Russian dramatist and actor (1805–1879)

Pyotr Andreyevich Karatygin (Пётр Андреевич Каратыгин, 11 July 1805, Saint Petersburg, Russian Empire – 6 October 1879, Saint Petersburg, Russian Empire) was a Russian dramatist and actor. The tragic actor Vasily Karatygin (1802–1853) was his brother.

Karatygin debuted on stage in 1823 and rose to fame performing in Alexander Griboyedov's Woe from Wit (the parts of Zagoretsky, Repetilov and Chatsky). From 1832 to 1838 he was head of the Drama department in the Saint Petersburg Theatre College, where he discovered and tutored several future Russian stage stars, including Alexander Martynov.

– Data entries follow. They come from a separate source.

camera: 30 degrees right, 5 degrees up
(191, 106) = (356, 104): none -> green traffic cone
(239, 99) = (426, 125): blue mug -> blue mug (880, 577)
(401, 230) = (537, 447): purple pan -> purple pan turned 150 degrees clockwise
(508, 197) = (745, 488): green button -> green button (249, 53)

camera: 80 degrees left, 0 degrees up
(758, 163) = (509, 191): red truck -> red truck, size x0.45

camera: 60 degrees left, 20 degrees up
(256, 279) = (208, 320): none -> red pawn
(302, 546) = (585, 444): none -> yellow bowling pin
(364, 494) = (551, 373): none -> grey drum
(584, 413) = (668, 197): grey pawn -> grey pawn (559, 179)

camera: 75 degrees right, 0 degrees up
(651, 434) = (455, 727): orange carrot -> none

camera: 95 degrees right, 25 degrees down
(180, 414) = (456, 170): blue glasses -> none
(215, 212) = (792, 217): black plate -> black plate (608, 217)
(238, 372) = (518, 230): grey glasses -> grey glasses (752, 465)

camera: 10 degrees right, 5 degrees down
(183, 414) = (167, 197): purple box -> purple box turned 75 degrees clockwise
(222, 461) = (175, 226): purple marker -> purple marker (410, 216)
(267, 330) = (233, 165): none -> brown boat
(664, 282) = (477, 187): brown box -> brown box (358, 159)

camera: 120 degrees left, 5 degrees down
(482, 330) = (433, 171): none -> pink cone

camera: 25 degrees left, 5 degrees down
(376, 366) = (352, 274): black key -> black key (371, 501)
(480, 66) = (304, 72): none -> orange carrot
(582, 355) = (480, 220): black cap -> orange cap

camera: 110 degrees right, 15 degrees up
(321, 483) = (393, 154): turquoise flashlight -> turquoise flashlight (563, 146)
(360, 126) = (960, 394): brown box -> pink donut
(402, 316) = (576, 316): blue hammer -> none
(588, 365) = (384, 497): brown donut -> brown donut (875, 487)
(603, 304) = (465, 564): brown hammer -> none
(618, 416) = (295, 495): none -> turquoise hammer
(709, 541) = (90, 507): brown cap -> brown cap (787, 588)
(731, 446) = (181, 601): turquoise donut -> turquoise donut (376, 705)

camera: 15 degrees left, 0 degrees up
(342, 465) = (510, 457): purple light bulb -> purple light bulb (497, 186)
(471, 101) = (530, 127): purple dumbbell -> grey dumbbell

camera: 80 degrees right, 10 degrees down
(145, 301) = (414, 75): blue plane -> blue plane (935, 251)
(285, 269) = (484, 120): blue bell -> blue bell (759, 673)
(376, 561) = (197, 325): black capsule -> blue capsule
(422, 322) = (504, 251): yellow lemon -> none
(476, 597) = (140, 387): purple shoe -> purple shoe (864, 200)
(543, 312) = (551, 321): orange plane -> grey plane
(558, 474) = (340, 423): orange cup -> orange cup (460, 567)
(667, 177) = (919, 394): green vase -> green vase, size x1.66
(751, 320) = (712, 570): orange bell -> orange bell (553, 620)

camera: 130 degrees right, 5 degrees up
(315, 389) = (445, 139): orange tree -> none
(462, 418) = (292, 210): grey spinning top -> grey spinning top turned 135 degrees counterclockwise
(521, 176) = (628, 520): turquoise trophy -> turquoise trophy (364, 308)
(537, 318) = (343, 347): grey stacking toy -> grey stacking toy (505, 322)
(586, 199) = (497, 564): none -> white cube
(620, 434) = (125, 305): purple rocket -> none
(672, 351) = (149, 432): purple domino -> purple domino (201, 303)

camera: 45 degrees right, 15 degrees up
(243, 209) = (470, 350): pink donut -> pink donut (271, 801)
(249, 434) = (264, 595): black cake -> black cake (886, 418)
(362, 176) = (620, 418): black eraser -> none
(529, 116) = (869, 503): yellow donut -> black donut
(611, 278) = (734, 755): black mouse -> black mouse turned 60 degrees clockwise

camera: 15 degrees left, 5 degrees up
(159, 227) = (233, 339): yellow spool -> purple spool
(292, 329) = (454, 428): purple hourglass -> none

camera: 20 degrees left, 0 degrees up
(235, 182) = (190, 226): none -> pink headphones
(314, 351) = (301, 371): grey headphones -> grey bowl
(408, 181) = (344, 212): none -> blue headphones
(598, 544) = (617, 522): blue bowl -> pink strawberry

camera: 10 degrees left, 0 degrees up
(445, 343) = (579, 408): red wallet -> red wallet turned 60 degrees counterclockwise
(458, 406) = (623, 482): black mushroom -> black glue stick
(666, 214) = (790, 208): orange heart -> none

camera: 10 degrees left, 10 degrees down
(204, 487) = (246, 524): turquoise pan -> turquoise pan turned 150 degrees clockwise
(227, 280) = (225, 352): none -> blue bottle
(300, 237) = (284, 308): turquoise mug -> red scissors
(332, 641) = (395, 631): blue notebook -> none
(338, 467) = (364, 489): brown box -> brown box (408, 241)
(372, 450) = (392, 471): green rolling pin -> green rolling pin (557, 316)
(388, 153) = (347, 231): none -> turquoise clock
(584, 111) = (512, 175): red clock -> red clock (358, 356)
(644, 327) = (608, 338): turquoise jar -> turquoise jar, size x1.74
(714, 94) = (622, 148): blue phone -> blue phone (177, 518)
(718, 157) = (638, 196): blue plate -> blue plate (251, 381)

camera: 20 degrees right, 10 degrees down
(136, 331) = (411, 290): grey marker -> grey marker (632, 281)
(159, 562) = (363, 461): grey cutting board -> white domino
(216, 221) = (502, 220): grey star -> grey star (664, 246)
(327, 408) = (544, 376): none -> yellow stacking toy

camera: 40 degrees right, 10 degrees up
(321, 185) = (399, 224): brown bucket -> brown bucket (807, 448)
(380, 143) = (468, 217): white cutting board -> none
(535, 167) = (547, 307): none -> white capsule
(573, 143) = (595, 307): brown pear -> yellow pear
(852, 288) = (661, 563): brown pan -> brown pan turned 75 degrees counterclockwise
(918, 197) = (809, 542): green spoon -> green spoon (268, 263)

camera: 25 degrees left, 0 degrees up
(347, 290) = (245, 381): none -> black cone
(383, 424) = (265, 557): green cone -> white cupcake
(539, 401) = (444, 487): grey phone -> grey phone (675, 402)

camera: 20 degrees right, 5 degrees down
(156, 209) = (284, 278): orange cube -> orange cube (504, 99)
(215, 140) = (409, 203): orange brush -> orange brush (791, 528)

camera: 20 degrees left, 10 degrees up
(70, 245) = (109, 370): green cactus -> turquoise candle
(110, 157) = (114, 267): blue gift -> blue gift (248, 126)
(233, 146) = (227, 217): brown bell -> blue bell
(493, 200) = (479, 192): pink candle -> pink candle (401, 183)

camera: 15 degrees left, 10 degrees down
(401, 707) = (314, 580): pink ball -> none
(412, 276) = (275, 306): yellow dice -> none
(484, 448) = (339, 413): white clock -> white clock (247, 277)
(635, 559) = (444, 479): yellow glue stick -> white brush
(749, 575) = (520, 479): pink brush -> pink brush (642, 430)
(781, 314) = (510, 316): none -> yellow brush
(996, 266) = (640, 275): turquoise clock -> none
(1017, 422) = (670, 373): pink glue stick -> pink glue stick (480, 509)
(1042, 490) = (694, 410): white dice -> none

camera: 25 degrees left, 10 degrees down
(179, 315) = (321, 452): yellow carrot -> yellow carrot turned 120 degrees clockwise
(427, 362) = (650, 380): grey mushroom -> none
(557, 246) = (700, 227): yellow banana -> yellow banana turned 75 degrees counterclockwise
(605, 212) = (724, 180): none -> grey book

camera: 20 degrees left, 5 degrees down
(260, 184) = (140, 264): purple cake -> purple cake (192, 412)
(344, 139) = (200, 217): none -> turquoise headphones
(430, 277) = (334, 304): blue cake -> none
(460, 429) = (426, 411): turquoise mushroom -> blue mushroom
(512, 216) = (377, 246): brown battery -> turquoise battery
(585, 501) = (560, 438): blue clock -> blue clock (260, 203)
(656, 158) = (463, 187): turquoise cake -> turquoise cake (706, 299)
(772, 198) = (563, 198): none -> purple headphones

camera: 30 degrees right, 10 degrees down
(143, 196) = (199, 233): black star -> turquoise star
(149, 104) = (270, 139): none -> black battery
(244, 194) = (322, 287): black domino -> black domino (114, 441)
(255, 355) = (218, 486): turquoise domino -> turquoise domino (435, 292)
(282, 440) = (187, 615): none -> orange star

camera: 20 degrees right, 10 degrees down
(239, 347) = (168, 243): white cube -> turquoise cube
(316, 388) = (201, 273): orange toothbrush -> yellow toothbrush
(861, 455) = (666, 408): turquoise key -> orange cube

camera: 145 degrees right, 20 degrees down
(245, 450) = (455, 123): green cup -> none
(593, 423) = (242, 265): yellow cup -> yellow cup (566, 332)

Pyotr Karatygin wrote 68 plays, 53 of them vaudevilles, mostly elaborate variations on foreign plays and Russian novels. In the 1860s and 1870s he wrote a series of short memoirs on the history of the Russian theatre. Edited and previewed by his son, Pyotr Karatygin's Notes were serialized by Russkaya Starina in 1872–1879, to much critical acclaim.

==Literature==
- Belyaev, M. The History of the Old Russian Vaudeville. The Jubilee Collection, Leningrad, 1925.
- Uspensky, V. The Classic Russian Vaudeville. 1959.
- Smirnov-Sokolsky, N. Pyotr Karatygin's Notebook. Kniga Publishers, 1983.